(Input data)

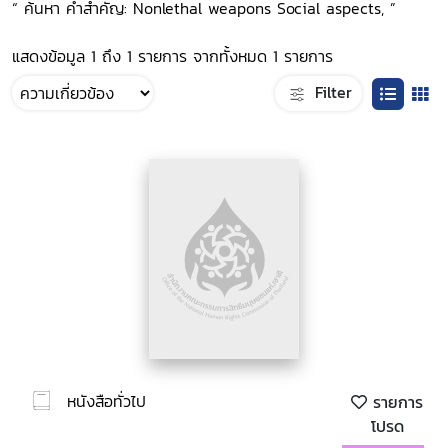
“ ค้นหา คำสำคัญ: Nonlethal weapons Social aspects, ”
แสดงข้อมูล 1 ถึง 1 รายการ จากทั้งหมด 1 รายการ
Filter
หนังสือทั่วไป
รายการ
โปรด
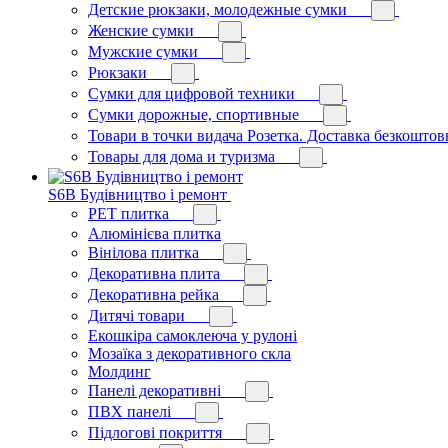
Детские рюкзаки, молодежные сумки
Женские сумки
Мужские сумки
Рюкзаки
Сумки для цифровой техники
Сумки дорожные, спортивные
Товари в точки видача Розетка. Доставка безкоштов
Товары для дома и туризма
S6B Будівництво і ремонт
PЕT плитка
Алюмінієва плитка
Вінілова плитка
Декоративна плита
Декоративна рейка
Дитячі товари
Екошкіра самоклеюча у рулоні
Мозаїка з декоративного скла
Молдинг
Панелі декоративні
ПВХ панелі
Підлогові покриття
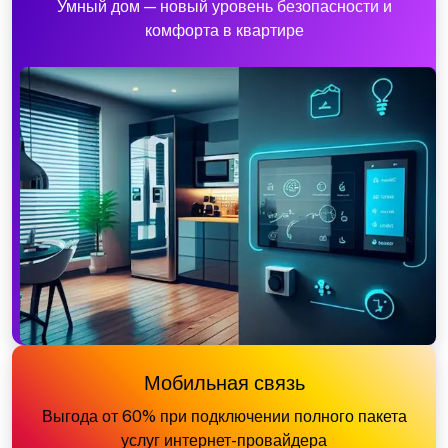
Умный дом — новый уровень безопасности и
комфорта в квартире
Мобильная связь
Выгода от 60% при подключении полного пакета
услуг интернет-провайдера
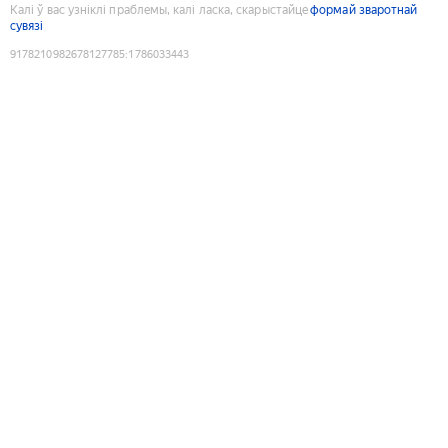
Калі ў вас узніклі праблемы, калі ласка, скарыстайце
формай зваротнай
сувязі
9178210982678127785
:
1786033443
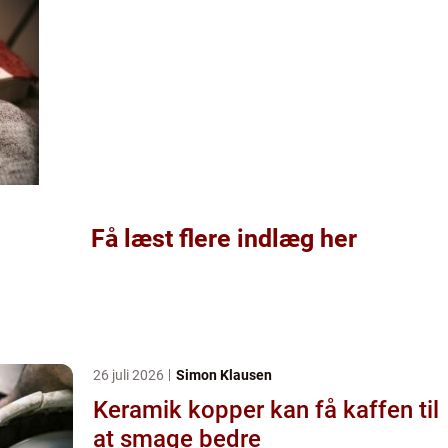
Få læst flere indlæg her
26 juli 2026
Simon Klausen
Keramik kopper kan få kaffen til
at smage bedre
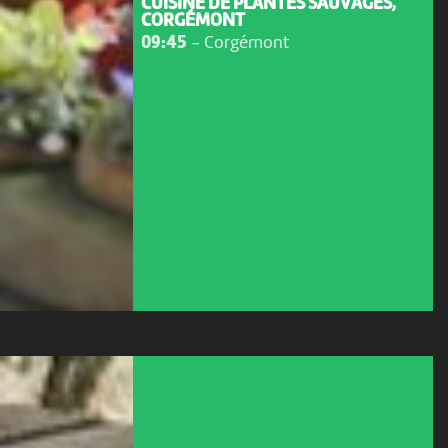
CUISINE DE PLANTES SAUVAGES,
CORGÉMONT
09:45
-
Corgémont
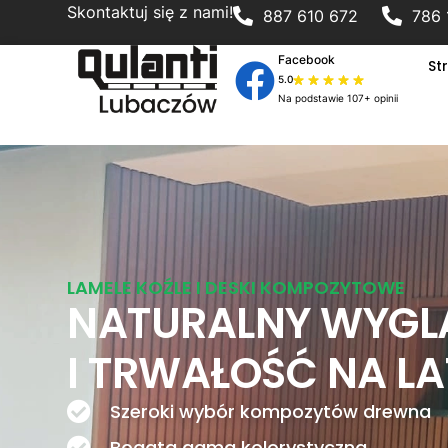
Skontaktuj się z nami!
887 610 672
786 
Facebook
St
5.0
Na podstawie 107+ opinii
LAMELE KOŹLE I DESKI KOMPOZYTOWE
NATURALNY WYGL
I TRWAŁOŚĆ NA L
Szeroki wybór kompozytów drewna
Bogata gama kolorystyczna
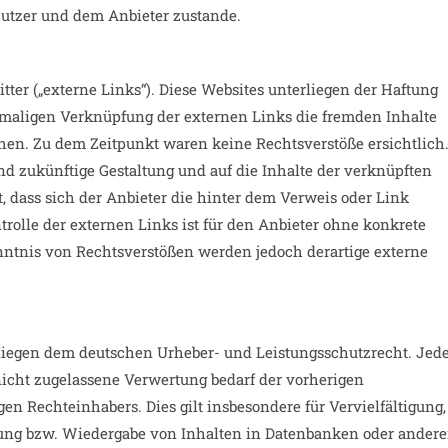
utzer und dem Anbieter zustande.
ter („externe Links“). Diese Websites unterliegen der Haftung
rstmaligen Verknüpfung der externen Links die fremden Inhalte
ehen. Zu dem Zeitpunkt waren keine Rechtsverstöße ersichtlich
und zukünftige Gestaltung und auf die Inhalte der verknüpften
, dass sich der Anbieter die hinter dem Verweis oder Link
rolle der externen Links ist für den Anbieter ohne konkrete
nntnis von Rechtsverstößen werden jedoch derartige externe
erliegen dem deutschen Urheber- und Leistungsschutzrecht. Jed
icht zugelassene Verwertung bedarf der vorherigen
en Rechteinhabers. Dies gilt insbesondere für Vervielfältigung,
tung bzw. Wiedergabe von Inhalten in Datenbanken oder ander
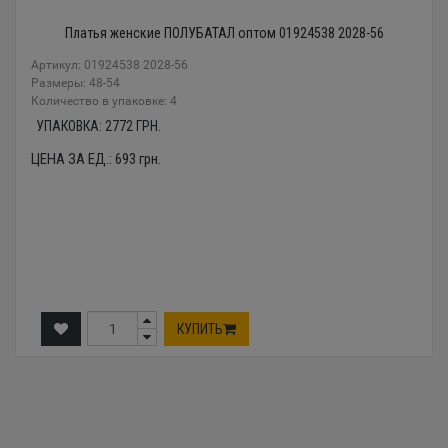
Платья женские ПОЛУБАТАЛ оптом 01924538 2028-56
Артикул: 01924538 2028-56
Размеры: 48-54
Количество в упаковке: 4
УПАКОВКА:
2772
ГРН.
ЦЕНА ЗА ЕД.:
693
грн.
КУПИТЬ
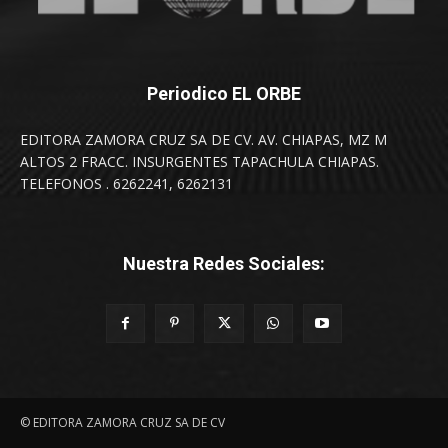
Periodico EL ORBE
EDITORA ZAMORA CRUZ SA DE CV. AV. CHIAPAS, MZ M
ALTOS 2 FRACC. INSURGENTES TAPACHULA CHIAPAS.
TELEFONOS . 6262241, 6262131
Nuestra Redes Sociales:
© EDITORA ZAMORA CRUZ SA DE CV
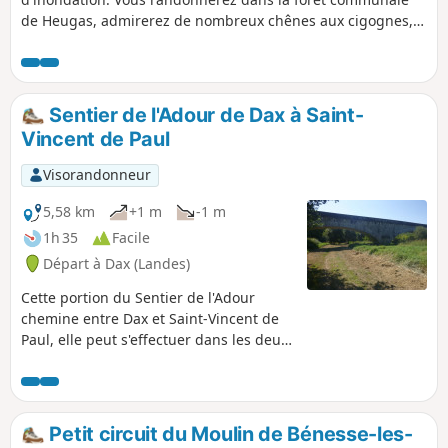
de Heugas, admirerez de nombreux chênes aux cigognes,
gagnerez le Luy, passerez sous le pont de la D6, suivrez un
bras mort du Luy et gagnerez la piste forestière. De là, soit
vous emprunterez le Circuit de la Barthe à foin sentier
départemental des Landes n° 6.5 , soit vous reviendrez à
Sentier de l'Adour de Dax à Saint-
votre point de départ. Soyez alors prudent car il vous faudra
Vincent de Paul
traverser la D6.
Visorandonneur
5,58 km
+1 m
-1 m
1h 35
Facile
Départ à Dax (Landes)
Cette portion du Sentier de l'Adour
chemine entre Dax et Saint-Vincent de
Paul, elle peut s'effectuer dans les deux
sens en aller-retour ou en aller simple :
dans ce dernier cas il est nécessaire de
s'organiser à deux véhicules.
Petit circuit du Moulin de Bénesse-les-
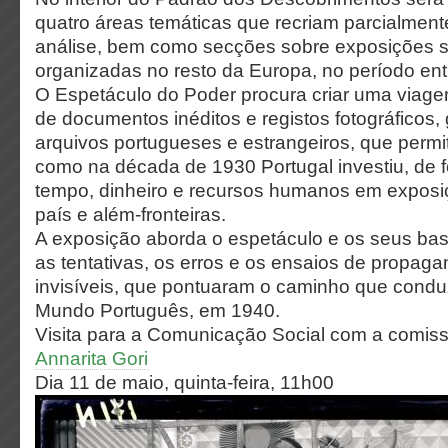
quatro áreas temáticas que recriam parcialmen
análise, bem como secções sobre exposições 
organizadas no resto da Europa, no período ent
O Espetáculo do Poder procura criar uma viage
de documentos inéditos e registos fotográficos
arquivos portugueses e estrangeiros, que perm
como na década de 1930 Portugal investiu, de 
tempo, dinheiro e recursos humanos em exposiç
país e além-fronteiras.
A exposição aborda o espetáculo e os seus bast
as tentativas, os erros e os ensaios de propagan
invisíveis, que pontuaram o caminho que condu
Mundo Português, em 1940.
Visita para a Comunicação Social com a comissá
Annarita Gori
Dia 11 de maio, quinta-feira, 11h00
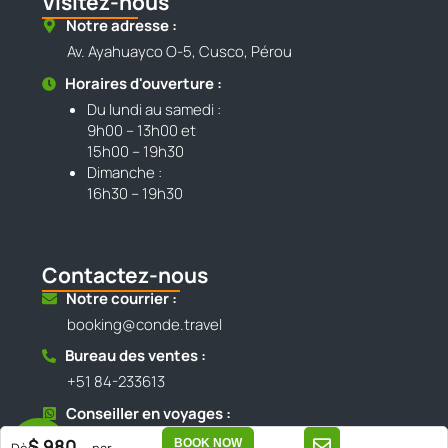
Visitez-nous
Notre adresse :
Av. Ayahuayco O-5, Cusco, Pérou
Horaires d'ouverture :
Du lundi au samedi :
9h00 – 13h00 et
15h00 – 19h30
Dimanche :
16h30 – 19h30
Contactez-nous
Notre courrier :
booking@conde.travel
Bureau des ventes :
+51 84-233613
Conseiller en voyages :
+51 984 800 095
$ 980
BOOK NOW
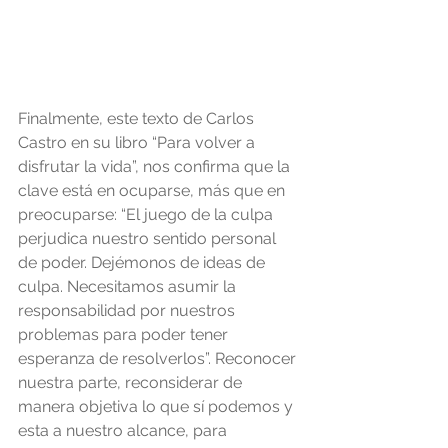
Finalmente, este texto de Carlos 
Castro en su libro “Para volver a 
disfrutar la vida”, nos confirma que la 
clave está en ocuparse, más que en 
preocuparse: “El juego de la culpa 
perjudica nuestro sentido personal 
de poder. Dejémonos de ideas de 
culpa. Necesitamos asumir la 
responsabilidad por nuestros 
problemas para poder tener 
esperanza de resolverlos”. Reconocer 
nuestra parte, reconsiderar de 
manera objetiva lo que sí podemos y 
esta a nuestro alcance, para 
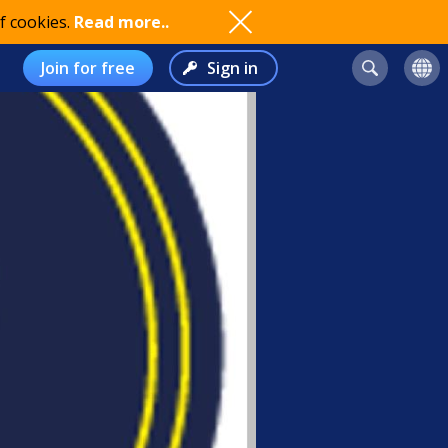
f cookies.
Read more..
Join for free
Sign in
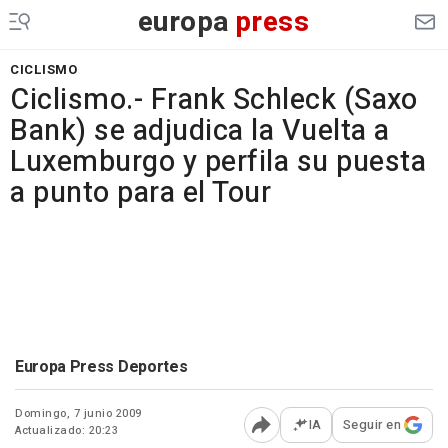
europa
press
CICLISMO
Ciclismo.- Frank Schleck (Saxo
Bank) se adjudica la Vuelta a
Luxemburgo y perfila su puesta
a punto para el Tour
Europa Press Deportes
Domingo, 7 junio 2009
IA
Seguir en
Actualizado: 20:23
Abrir opciones para comp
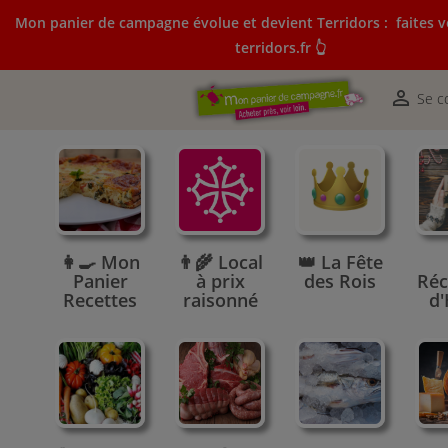
Mon panier de campagne évolue et devient Terridors :
faites v
terridors.fr 👆
Mon panier de campagne évolue et devient Terridors:
courses sur terridors.fr 👆

Se c
👩‍🍳 Mon
👨‍🌾 Local
👑 La Fête
Panier
à prix
des Rois
Réc
Recettes
raisonné
d'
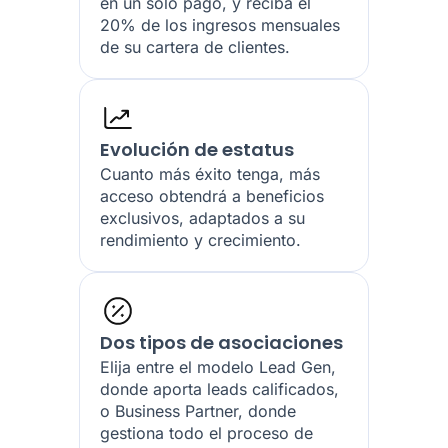
en un solo pago, y reciba el
20% de los ingresos mensuales
de su cartera de clientes.
Evolución de estatus
Cuanto más éxito tenga, más
acceso obtendrá a beneficios
exclusivos, adaptados a su
rendimiento y crecimiento.
Dos tipos de asociaciones
Elija entre el modelo Lead Gen,
donde aporta leads calificados,
o Business Partner, donde
gestiona todo el proceso de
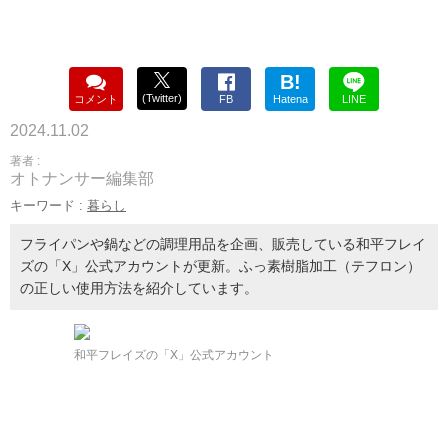
B!
(Twitter)
コメント
FB
Hatena
LINE
2024.11.02
著者 :
オトナンサー編集部
キーワード :
暮らし
フライパンや鍋などの調理用品を企画、販売している和平フレイ
ズの「X」公式アカウントが更新。ふっ素樹脂加工（テフロン）
の正しい使用方法を紹介しています。
和平フレイズの「X」公式アカウント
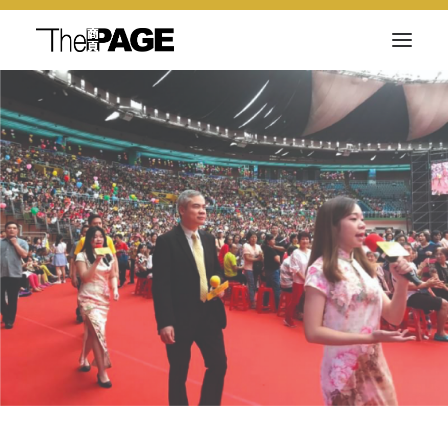
关于我们
新闻内容
商页菁英
快讯
电子杂志
Search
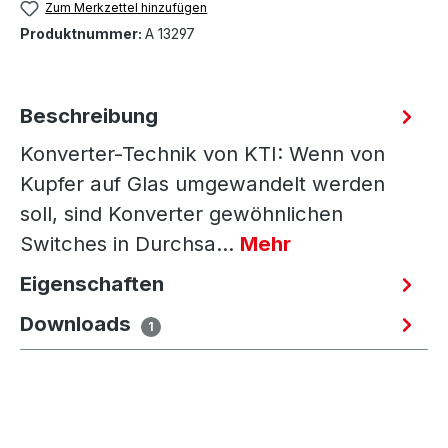
Zum Merkzettel hinzufügen
Produktnummer:
A 13297
Beschreibung
Konverter-Technik von KTI: Wenn von
Kupfer auf Glas umgewandelt werden
soll, sind Konverter gewöhnlichen
Switches in Durchsa…
Mehr
Eigenschaften
Downloads
1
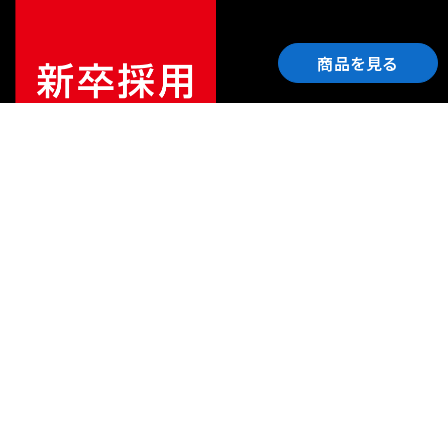
商品を見る
ご利用ガイド
サポート
会社情報
関連リンク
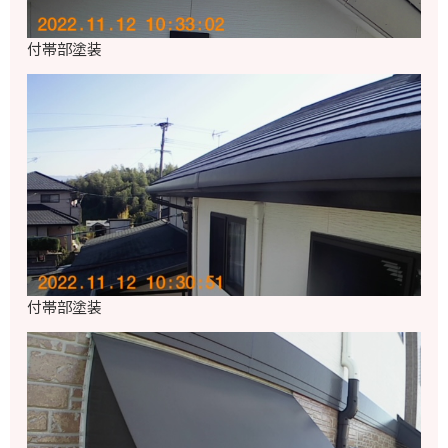
付帯部塗装
付帯部塗装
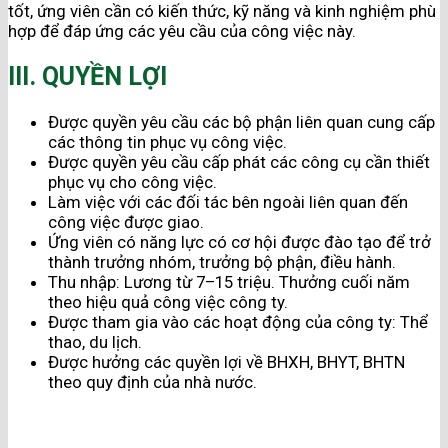
tốt, ứng viên cần có kiến thức, kỹ năng và kinh nghiệm phù
hợp để đáp ứng các yêu cầu của công việc này.
III. QUYỀN LỢI
Được quyền yêu cầu các bộ phận liên quan cung cấp
các thông tin phục vụ công việc.
Được quyền yêu cầu cấp phát các công cụ cần thiết
phục vụ cho công việc.
Làm việc với các đối tác bên ngoài liên quan đến
công việc được giao.
Ứng viên có năng lực có cơ hội được đào tạo để trở
thành trưởng nhóm, trưởng bộ phận, điều hành.
Thu nhập: Lương từ 7–15 triệu. Thưởng cuối năm
theo hiệu quả công việc công ty.
Được tham gia vào các hoạt động của công ty: Thể
thao, du lịch.
Được hưởng các quyền lợi về BHXH, BHYT, BHTN
theo quy định của nhà nước.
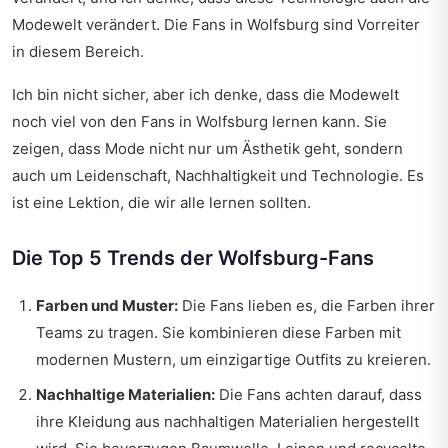
Modewelt verändert. Die Fans in Wolfsburg sind Vorreiter
in diesem Bereich.
Ich bin nicht sicher, aber ich denke, dass die Modewelt
noch viel von den Fans in Wolfsburg lernen kann. Sie
zeigen, dass Mode nicht nur um Ästhetik geht, sondern
auch um Leidenschaft, Nachhaltigkeit und Technologie. Es
ist eine Lektion, die wir alle lernen sollten.
Die Top 5 Trends der Wolfsburg-Fans
Farben und Muster:
Die Fans lieben es, die Farben ihrer
Teams zu tragen. Sie kombinieren diese Farben mit
modernen Mustern, um einzigartige Outfits zu kreieren.
Nachhaltige Materialien:
Die Fans achten darauf, dass
ihre Kleidung aus nachhaltigen Materialien hergestellt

(End Input data)

Aim of the task
Copy only the part of the records that runs from the first line to the line with "unterliegen der Haftung", ends included, leaving pictures out.

Output for this exercise
“ ค้นหา คำสำคัญ: Nonlethal weapons Social aspects, ”
แสดงข้อมูล 1 ถึง 1 รายการ จากทั้งหมด 1 รายการ
Filter
หนังสือทั่วไป
รายการ
โปรด
Детские рюкзаки, молодежные сумки
Женские сумки
Мужские сумки
Рюкзаки
Сумки для цифровой техники
Сумки дорожные, спортивные
Товари в точки видача Розетка. Доставка безкоштов
Товары для дома и туризма
S6B Будівництво і ремонт
PЕT плитка
Алюмінієва плитка
Вінілова плитка
Декоративна плита
Декоративна рейка
Дитячі товари
Екошкіра самоклеюча у рулоні
Мозаїка з декоративного скла
Молдинг
Панелі декоративні
ПВХ панелі
Підлогові покриття
Умный дом — новый уровень безопасности и
комфорта в квартире
Мобильная связь
Выгода от 60% при подключении полного пакета
услуг интернет-провайдера
Калі ў вас узніклі праблемы, калі ласка, скарыстайце
формай зваротнай
сувязі
9178210982678127785
:
1786033443
Få læst flere indlæg her
26 juli 2026
Simon Klausen
Keramik kopper kan få kaffen til
at smage bedre
CUISINE DE PLANTES SAUVAGES,
CORGÉMONT
09:45
-
Corgémont
Skontaktuj się z nami!
887 610 672
786 
Facebook
St
5.0
Na podstawie 107+ opinii
LAMELE KOŹLE I DESKI KOMPOZYTOWE
NATURALNY WYGL
I TRWAŁOŚĆ NA L
Szeroki wybór kompozytów drewna
Bogata gama kolorystyczna
utzer und dem Anbieter zustande.
ter („externe Links“). Diese Websites unterliegen der Haftung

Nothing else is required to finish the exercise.